- **QUOTED PASSAGE**
>>>

In one embodiment, a bone fixation assembly 200, for example, constructed in accordance with one or more aspects of the present invention may be installed or implanted using, for example, a targeting or installation guide instrument constructed to appropriately place screw members 210, 230 in the correct orientation and spacing for slidably receiving link member 250. Once screw members 210, 230 are installed, using techniques known in the art, first and second lateral sides 252, 254 and plate member 256 of link member 250 may be slide through openings 217 and into slots 226 and channels 229. In one example, link member 250 may be hammered into place because of the porosity of the bone. Once link member 250 is fully installed within screw members 210, 230, locking screw 490 may be installed to retain lateral sides 252 and 254 within channels 229 of screw members 210, 230. Once installed or implanted into the bone, bone fixation assembly 200 provides an anti-rotation and anti-subsidence solution to, for example, fix a hip fracture.
For any bone fixation assembly constructed in accordance with one or more aspects of the present invention, the screw members and the link member extending between the screw members may be many different sizes, shapes and configurations. The embodiments described and illustrated showing the screw members as having, for example, thread on a leading edge (e.g. 210, 230), threads on a trailing edge (e.g. 1310, 1330) or threads extending the length of the screw member (e.g. 1210, 1230) are only some examples of the sizes, shapes and configuration that may be used. Also, the embodiments described and illustrated showing the link members as having, for example, a sold plate member (e.g. 256), a plurality of apertures (e.g. 456, 1056) or a two- or three dimensional structure (e.g. 1056) are only some examples of the sizes, shapes and configuration that may be used.
While this invention has been described with respect to at least one embodiment, the present invention can be further modified within the spirit and scope of this disclosure. This application is therefore intended to cover any variations, uses, or adaptations of the invention using its general principles. Further, this application is intended to cover such departures from the present disclosure as come within known or customary practice in the art to which this invention pertains and which fall within the limits of the appended claims.

<<<

- **MATERIAL SUPPLIED**
>>>

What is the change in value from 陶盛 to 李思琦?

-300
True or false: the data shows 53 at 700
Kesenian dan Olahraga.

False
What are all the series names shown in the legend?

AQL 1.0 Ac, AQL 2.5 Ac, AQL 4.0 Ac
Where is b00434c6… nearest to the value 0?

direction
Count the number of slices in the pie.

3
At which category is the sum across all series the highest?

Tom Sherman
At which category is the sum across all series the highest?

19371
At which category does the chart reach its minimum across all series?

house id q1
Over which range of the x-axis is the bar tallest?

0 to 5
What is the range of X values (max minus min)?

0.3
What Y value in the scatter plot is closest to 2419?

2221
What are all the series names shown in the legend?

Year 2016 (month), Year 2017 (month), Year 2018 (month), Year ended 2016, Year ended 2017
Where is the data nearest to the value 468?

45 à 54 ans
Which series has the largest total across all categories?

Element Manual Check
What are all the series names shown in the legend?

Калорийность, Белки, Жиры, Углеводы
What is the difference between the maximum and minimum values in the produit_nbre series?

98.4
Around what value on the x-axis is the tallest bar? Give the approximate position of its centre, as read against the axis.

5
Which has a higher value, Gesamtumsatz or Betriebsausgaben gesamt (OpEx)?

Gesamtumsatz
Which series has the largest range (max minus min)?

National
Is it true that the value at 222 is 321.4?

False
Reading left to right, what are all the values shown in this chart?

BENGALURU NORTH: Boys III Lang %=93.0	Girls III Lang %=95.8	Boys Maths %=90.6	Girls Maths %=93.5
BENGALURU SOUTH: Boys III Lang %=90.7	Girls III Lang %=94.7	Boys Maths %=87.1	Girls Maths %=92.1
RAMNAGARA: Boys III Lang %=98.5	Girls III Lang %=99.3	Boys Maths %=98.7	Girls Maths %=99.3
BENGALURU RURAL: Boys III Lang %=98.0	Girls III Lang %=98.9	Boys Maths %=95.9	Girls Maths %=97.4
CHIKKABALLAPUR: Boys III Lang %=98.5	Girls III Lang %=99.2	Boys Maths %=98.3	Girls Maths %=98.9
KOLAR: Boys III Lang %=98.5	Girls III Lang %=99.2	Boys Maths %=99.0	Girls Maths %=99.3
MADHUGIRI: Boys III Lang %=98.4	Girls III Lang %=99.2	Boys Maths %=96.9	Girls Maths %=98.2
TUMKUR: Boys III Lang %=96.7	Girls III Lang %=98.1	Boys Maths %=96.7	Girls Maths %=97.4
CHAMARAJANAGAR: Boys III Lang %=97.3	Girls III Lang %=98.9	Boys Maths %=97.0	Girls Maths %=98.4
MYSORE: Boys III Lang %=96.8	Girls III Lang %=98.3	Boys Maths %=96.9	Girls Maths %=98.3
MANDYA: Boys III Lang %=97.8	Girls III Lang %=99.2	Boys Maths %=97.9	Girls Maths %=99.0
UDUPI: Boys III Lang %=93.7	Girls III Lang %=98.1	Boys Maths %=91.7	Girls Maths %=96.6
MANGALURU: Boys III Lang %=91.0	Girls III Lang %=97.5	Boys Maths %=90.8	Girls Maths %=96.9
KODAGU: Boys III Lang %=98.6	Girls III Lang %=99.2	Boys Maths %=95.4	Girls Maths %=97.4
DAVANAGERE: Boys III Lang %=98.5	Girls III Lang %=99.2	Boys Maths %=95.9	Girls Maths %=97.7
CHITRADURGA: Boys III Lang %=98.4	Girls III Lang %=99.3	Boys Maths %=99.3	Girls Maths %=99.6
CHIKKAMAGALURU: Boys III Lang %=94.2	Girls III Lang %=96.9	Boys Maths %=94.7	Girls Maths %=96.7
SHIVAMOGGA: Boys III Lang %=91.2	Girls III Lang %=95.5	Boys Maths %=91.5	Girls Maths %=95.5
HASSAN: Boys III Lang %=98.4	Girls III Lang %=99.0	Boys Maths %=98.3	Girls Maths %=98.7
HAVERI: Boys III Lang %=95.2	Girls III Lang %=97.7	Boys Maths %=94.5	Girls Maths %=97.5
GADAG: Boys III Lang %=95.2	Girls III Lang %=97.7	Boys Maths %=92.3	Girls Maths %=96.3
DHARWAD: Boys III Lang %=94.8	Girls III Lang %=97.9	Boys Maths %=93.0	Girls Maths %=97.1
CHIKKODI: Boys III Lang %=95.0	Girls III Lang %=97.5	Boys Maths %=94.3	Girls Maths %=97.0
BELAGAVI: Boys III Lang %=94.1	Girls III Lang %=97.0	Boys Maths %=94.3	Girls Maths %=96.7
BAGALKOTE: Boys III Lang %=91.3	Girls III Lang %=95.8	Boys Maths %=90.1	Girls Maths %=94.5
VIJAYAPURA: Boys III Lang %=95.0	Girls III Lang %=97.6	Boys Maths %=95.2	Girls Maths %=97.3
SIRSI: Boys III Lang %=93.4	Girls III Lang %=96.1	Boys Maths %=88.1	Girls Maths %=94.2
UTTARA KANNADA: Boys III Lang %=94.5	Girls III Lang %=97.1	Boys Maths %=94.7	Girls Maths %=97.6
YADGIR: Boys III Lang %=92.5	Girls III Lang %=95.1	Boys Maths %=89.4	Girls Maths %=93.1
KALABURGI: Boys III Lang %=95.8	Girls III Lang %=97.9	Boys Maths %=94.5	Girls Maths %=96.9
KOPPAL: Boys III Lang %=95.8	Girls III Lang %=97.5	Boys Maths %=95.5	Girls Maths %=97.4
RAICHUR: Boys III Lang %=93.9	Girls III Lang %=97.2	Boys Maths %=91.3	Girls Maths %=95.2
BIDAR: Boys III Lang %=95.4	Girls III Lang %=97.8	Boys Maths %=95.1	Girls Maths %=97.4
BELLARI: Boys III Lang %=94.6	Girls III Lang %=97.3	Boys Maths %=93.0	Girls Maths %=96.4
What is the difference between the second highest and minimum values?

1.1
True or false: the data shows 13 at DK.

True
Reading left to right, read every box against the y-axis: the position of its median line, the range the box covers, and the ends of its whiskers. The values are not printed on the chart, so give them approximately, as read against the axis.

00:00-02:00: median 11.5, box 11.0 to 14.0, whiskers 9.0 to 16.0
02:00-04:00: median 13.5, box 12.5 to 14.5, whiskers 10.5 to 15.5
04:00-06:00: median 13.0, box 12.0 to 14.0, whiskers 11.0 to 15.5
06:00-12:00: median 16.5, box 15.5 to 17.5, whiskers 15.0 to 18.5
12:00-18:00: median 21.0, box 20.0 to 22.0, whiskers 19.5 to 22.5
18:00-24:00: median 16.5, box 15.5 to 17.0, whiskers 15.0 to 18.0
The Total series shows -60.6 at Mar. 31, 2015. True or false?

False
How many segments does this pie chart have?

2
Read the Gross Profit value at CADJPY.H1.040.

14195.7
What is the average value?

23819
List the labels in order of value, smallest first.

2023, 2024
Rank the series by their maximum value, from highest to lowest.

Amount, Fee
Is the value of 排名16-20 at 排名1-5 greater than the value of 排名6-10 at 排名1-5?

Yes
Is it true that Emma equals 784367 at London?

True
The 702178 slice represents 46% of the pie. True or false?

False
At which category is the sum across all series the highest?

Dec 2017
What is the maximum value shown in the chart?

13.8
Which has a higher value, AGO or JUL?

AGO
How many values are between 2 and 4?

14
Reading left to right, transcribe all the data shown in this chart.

<<<

- **TASK STATEMENT**
Copy the bone fixation text word for word, starting with "While this invention" and going on through "the appended claims.". Work only from the bone fixation text and ignore the lines.

- **TASK RESPONSE**
While this invention has been described with respect to at least one embodiment, the present invention can be further modified within the spirit and scope of this disclosure. This application is therefore intended to cover any variations, uses, or adaptations of the invention using its general principles. Further, this application is intended to cover such departures from the present disclosure as come within known or customary practice in the art to which this invention pertains and which fall within the limits of the appended claims.